▶ REQUIRED WORK:
Could you copy every record below exactly as it is written?

++++ THE INPUT

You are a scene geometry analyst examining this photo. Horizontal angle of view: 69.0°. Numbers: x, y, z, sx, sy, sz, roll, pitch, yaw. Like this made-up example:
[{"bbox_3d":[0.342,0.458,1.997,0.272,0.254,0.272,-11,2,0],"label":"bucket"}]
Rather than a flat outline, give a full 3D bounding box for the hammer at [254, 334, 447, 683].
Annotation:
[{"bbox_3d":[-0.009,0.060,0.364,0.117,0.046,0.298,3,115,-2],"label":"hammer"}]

++++++++

▶ COMPLETED EXERCISE:
You are a scene geometry analyst examining this photo. Horizontal angle of view: 69.0°. Numbers: x, y, z, sx, sy, sz, roll, pitch, yaw. Like this made-up example:
[{"bbox_3d":[0.342,0.458,1.997,0.272,0.254,0.272,-11,2,0],"label":"bucket"}]
Rather than a flat outline, give a full 3D bounding box for the hammer at [254, 334, 447, 683].
Annotation:
[{"bbox_3d":[-0.009,0.060,0.364,0.117,0.046,0.298,3,115,-2],"label":"hammer"}]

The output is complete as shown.